▶ [COSA FARE] Prosegui l'articolo sul caso Almasri qui sotto, ripartendo dopo la sua ultima frase.

▶ [TESTO DELL'ESERCIZIO]
···

Caso Almasri, Consulta dichiara ammissibile il conflitto di poteri per Bartolozzi
Il ricorso nel merito sarà calendarizzato dopo l'estate. Invece il processo a carico di Mantovano, Nordio e Piantedosi è fissato per il 17 settembre
La Corte costituzionale ha dichiarato ammissibile il conflitto tra poteri dello Stato sollevato dalla Camera dei deputati nell'aprile scorso contro il Collegio per i reati ministeriali e la Procura della Repubblica presso il Tribunale di Roma, relativo all'omessa richiesta di autorizzazione a procedere a Montecitorio per il reato contestato a Giusi Bartolozzi, allora capo di gabinetto del ministro della Giustizia, sul caso Almasri. Il ricorso sarà trattato, in rito e nel merito, in una prossima udienza pubblica che dovrebbe essere calendarizzata dopo l'estate, a quanto si apprende non prima di ottobre-novembre.

···

▶ [VOCI FORNITE]

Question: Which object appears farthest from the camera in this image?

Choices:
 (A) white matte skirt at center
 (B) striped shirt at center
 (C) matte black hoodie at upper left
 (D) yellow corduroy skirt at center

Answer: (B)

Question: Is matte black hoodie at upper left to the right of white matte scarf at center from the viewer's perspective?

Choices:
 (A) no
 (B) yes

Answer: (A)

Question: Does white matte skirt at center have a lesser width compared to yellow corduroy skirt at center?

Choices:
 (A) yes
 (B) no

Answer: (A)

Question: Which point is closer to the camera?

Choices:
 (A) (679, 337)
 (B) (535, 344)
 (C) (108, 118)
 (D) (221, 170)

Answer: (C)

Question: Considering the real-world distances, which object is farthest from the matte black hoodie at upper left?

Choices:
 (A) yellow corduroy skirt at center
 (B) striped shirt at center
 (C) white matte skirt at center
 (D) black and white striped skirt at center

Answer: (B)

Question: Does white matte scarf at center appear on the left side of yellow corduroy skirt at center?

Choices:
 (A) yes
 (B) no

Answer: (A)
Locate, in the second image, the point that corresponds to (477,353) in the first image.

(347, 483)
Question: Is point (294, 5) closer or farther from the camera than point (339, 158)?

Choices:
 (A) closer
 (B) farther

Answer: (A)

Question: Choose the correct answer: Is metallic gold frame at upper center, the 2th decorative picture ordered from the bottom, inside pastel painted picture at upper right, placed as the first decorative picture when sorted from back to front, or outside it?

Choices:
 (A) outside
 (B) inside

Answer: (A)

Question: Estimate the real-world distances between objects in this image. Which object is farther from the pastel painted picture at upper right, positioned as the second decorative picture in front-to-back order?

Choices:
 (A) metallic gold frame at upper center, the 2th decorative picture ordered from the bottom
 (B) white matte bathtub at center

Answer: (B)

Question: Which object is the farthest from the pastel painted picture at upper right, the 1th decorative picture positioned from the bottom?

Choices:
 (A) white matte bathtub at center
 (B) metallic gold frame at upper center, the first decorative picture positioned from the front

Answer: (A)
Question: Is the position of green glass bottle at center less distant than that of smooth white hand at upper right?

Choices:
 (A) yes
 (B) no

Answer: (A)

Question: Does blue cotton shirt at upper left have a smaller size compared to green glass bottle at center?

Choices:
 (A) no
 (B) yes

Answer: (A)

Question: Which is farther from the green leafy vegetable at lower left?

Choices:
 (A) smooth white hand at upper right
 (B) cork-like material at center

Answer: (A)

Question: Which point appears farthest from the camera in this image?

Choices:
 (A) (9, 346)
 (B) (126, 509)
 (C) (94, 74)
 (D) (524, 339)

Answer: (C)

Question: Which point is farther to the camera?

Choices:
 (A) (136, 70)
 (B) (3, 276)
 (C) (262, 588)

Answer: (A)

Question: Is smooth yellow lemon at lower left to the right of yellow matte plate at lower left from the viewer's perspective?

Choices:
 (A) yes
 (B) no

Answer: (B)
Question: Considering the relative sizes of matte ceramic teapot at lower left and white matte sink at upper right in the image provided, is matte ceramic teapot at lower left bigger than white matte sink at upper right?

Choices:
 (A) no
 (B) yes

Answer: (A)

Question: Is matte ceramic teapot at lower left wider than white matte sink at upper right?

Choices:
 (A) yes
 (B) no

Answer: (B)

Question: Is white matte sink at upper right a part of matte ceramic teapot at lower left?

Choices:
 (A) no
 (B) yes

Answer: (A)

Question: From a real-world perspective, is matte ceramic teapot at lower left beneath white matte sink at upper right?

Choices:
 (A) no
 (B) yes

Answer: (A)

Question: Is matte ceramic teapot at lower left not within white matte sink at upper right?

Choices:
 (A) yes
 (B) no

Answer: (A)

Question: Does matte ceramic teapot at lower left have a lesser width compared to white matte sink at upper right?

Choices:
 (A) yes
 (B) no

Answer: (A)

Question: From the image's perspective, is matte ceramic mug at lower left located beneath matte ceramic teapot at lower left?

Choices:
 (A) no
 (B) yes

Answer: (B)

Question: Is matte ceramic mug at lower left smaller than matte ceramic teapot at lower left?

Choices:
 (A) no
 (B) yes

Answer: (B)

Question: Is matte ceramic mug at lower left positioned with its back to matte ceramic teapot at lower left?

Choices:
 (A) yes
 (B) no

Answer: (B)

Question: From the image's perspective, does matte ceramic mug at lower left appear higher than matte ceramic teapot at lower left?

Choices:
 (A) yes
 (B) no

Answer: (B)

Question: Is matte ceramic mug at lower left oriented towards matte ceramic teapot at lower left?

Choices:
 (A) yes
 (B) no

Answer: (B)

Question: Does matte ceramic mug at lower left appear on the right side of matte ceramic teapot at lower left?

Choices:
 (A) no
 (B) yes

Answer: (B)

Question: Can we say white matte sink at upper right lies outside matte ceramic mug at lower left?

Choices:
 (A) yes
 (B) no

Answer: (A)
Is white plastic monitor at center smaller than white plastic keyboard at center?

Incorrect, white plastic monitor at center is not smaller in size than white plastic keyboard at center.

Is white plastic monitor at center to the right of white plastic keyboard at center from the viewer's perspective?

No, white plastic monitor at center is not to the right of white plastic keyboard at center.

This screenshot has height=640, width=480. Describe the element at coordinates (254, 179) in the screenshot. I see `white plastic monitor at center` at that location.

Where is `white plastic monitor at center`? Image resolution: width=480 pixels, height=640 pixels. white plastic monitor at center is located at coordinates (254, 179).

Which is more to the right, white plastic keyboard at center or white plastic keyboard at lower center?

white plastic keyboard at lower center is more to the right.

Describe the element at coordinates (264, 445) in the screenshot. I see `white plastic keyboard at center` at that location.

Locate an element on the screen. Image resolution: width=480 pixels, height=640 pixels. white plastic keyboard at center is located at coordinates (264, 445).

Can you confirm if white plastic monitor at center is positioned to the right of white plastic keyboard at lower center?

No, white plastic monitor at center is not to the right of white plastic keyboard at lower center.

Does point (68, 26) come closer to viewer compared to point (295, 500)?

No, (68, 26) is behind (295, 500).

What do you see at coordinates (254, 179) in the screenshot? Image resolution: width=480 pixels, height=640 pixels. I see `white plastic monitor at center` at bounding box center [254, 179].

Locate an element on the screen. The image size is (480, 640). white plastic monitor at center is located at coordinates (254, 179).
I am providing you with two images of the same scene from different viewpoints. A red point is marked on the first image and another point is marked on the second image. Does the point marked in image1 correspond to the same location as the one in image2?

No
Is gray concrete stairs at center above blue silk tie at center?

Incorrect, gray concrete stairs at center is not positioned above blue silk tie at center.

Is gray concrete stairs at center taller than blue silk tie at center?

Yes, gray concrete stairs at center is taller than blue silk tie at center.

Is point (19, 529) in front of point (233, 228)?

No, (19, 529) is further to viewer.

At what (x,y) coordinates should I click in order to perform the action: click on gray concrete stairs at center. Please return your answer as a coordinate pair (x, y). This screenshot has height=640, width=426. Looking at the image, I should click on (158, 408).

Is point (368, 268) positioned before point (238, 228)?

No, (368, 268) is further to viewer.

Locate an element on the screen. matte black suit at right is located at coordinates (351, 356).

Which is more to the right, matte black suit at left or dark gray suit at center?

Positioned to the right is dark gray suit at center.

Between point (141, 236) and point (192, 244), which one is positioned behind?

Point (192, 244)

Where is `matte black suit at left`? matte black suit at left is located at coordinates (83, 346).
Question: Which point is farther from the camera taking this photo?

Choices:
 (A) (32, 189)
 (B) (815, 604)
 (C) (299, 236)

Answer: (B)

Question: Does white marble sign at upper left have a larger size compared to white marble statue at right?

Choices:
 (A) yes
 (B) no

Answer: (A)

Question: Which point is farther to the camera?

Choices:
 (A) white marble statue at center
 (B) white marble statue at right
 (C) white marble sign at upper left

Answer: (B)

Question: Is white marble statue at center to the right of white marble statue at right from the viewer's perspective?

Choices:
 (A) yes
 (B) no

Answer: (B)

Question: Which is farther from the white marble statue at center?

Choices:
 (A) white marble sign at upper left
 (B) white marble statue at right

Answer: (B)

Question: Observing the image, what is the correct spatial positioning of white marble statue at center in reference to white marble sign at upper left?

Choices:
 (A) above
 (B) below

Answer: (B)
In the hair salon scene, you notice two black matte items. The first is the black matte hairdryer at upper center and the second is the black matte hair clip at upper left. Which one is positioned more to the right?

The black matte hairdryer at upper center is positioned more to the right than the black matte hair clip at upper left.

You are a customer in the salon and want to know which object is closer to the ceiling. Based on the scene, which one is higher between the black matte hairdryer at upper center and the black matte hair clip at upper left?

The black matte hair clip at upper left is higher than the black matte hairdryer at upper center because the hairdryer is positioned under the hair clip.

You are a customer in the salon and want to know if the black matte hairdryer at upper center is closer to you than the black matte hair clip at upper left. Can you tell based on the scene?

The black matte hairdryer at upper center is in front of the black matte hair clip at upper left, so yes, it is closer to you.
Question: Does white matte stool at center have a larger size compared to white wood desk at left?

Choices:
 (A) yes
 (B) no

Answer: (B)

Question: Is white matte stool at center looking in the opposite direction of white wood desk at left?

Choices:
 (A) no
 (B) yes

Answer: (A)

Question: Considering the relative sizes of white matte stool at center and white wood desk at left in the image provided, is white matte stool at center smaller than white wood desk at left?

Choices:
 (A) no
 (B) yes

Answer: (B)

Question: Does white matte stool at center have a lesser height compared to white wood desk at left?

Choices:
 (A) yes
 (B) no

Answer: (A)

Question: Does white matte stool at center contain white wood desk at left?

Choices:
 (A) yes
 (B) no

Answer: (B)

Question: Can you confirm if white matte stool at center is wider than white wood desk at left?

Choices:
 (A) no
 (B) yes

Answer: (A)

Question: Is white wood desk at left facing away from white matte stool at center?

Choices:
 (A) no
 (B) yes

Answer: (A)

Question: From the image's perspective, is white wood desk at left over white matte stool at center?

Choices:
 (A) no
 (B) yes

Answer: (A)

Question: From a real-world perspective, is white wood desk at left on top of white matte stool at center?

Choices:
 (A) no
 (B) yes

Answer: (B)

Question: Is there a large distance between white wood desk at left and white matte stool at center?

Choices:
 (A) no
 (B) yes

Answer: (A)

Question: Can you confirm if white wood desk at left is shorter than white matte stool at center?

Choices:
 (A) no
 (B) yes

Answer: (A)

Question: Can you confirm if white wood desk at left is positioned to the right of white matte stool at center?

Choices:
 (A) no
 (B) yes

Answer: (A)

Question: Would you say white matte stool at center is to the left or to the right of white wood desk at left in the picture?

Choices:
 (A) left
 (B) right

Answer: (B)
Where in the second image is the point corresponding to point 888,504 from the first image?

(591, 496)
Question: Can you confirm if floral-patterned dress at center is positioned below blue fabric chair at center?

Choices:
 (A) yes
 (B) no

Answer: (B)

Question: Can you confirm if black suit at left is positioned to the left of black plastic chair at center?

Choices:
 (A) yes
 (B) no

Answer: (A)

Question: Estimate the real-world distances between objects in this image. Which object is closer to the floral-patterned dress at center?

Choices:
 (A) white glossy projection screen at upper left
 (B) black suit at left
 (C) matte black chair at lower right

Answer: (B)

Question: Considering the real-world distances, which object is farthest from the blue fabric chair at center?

···

▶ [RISULTATO]
Per la vicenda Almasri l'avvio del processo a carico del sottosegretario Alfredo Mantovano, il ministro della Giustizia, Carlo Nordio e dell'Interno Matteo Piantedosi, è invece fissato al 17 settembre davanti al giudice monocratico di piazzale Clodio. La ex dirigente di via Arenula, dimessasi nei mesi scorsi, è imputata per false informazioni al pubblico ministero.